I'm using Stanford CoreNlp tool for tokenizing the text in a way that the introduced offset of each token is very important (I need the offset of each token to use it later in Brat). The related part of my program is as follow:
pipeline.annotate(annotation);
List<CoreMap> sentences =annotation.get(CoreAnnotations.SentencesAnnotation.class);
if (sentences != null && !sentences.isEmpty()) {
for (CoreMap sentence : sentences) {
// CoreMap sentence = sentences.get(0);
for (CoreMap token : sentence.get(CoreAnnotations.TokensAnnotation.class)) {
// out.println(token+"\t"+token.get(NamedEntityTagAnnotation.class));
words = token + "\t" + token.get(NamedEntityTagAnnotation.class);
String word_offset = token.toShorterString().toString();
wordsId.add(words);
wordsId1.add(words.substring(0, words.indexOf("-")).trim());
wordsId2.add(word_offset);
System.Out.Println("Text_woffset.txt",word_offset+"\n" );
}
Input = "D: Great!
CM: How are you, Daniella? {BR}
{NS}
D: I'm doing good, except for the fact that I'm hearing a little bit of echo.
CM: Oh. {LG} Darn.
D: Give me a second.
CM: Okay."
I use the following code to read the input:
Text = new Scanner(new File(Input)).useDelimiter("\\A").next();
With this input I get a wrong offset. For example for the token "Daniella" the offset should be [28 36] but the tool shows me [27, 35] or in the middle of the text the token got 10 to 30 wrong offsets. Would you please let me know the way to cope with such a conversational text using tokenizer? I put the actual text as input (to ensure that the problem is not for using Scanner) but the problem remains the same.

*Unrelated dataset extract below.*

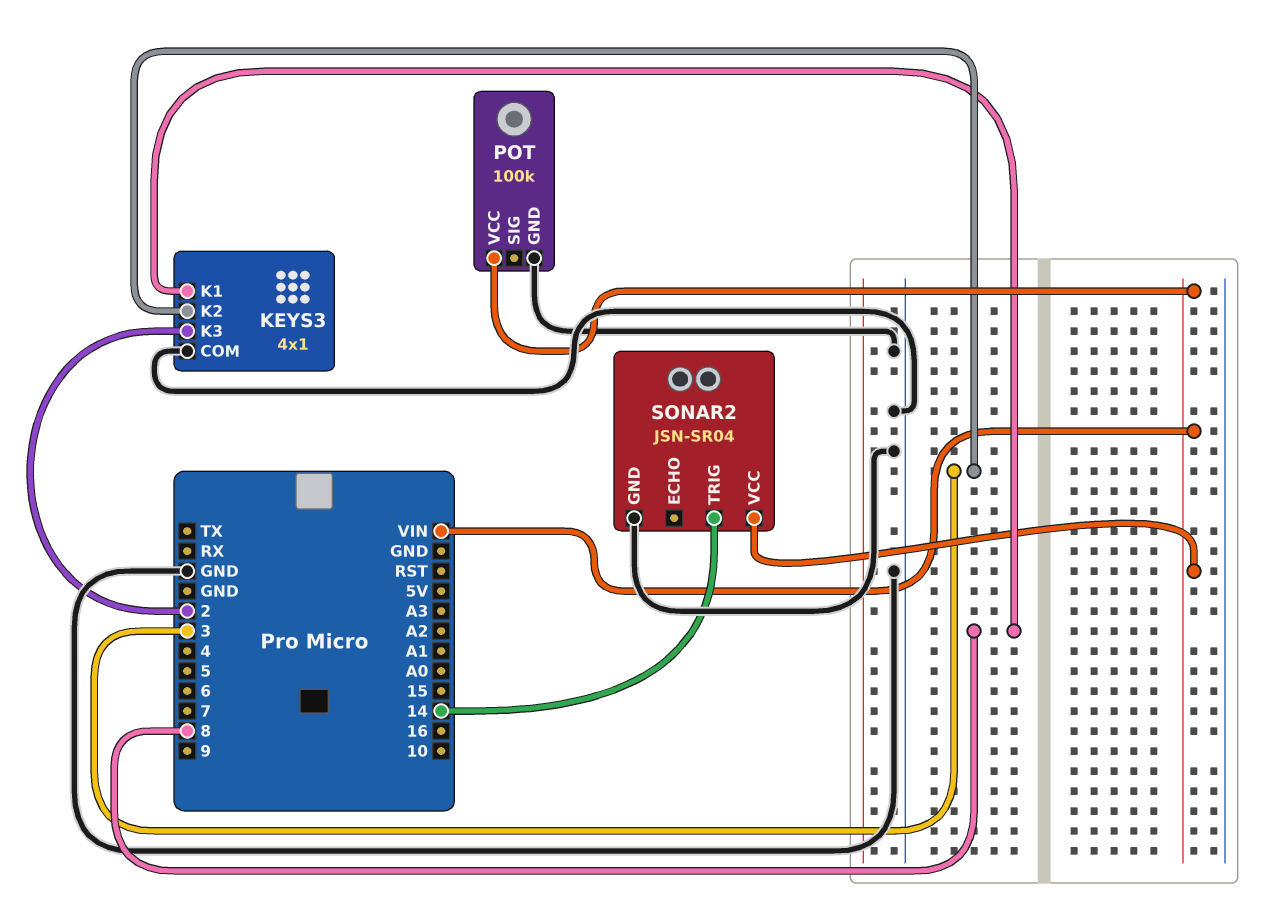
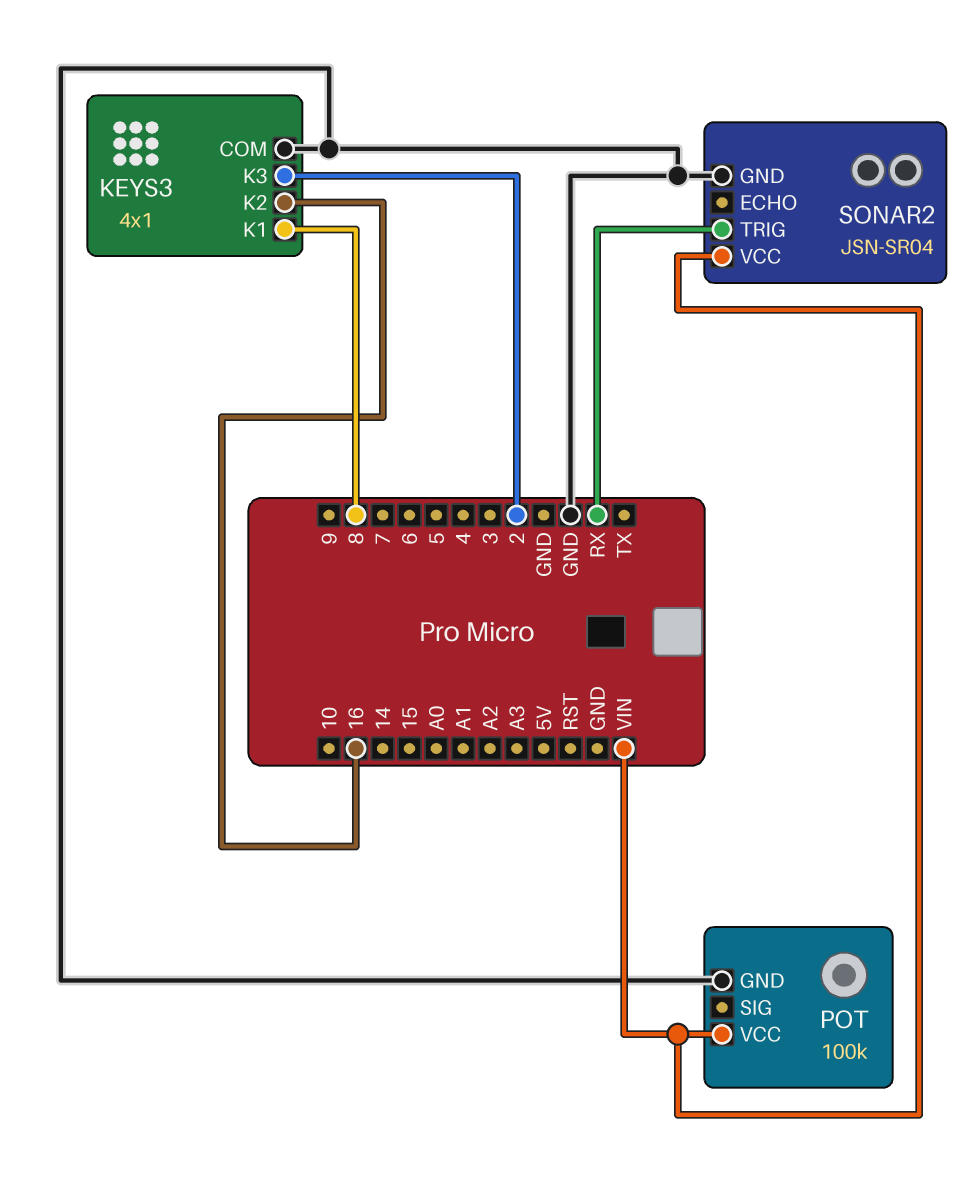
KEYS3 pin K2: 3 -> 16
SONAR2 pin TRIG: 14 -> RX

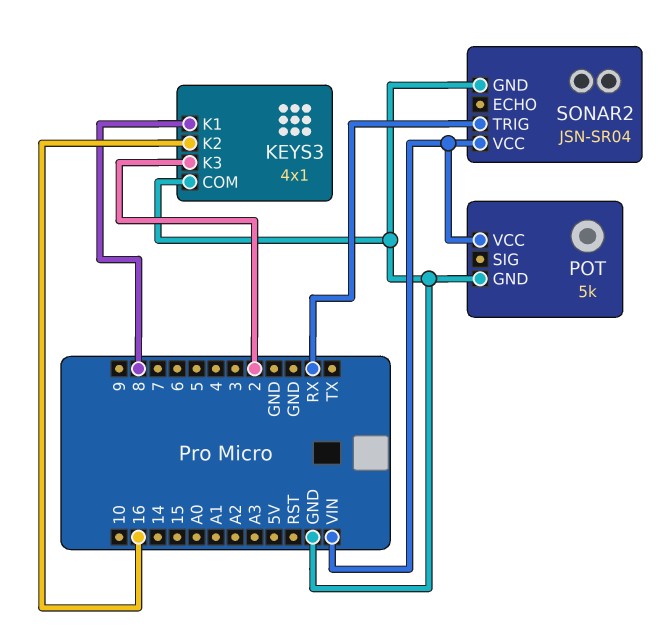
POT: 100k -> 5k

What you want is the CharacterOffsetBegin and CharacterOffsetEnd annotations attached to each token. A shorthand for this is CoreLabel.begin()
and CoreLabel.end()
. A minor tweak to your code: the tokens can be CoreLabel
s (a subclass of CoreMap
) -- the CoreLabel
class has a bunch of utility methods that make working with them much easier.
As a general rule, while in the class hierarchy both CoreLabel and Annotation are subclasses of CoreMap, semantically an Annotation is almost always a document, a CoreMap is almost always a sentence, and a CoreLabel is almost always a token.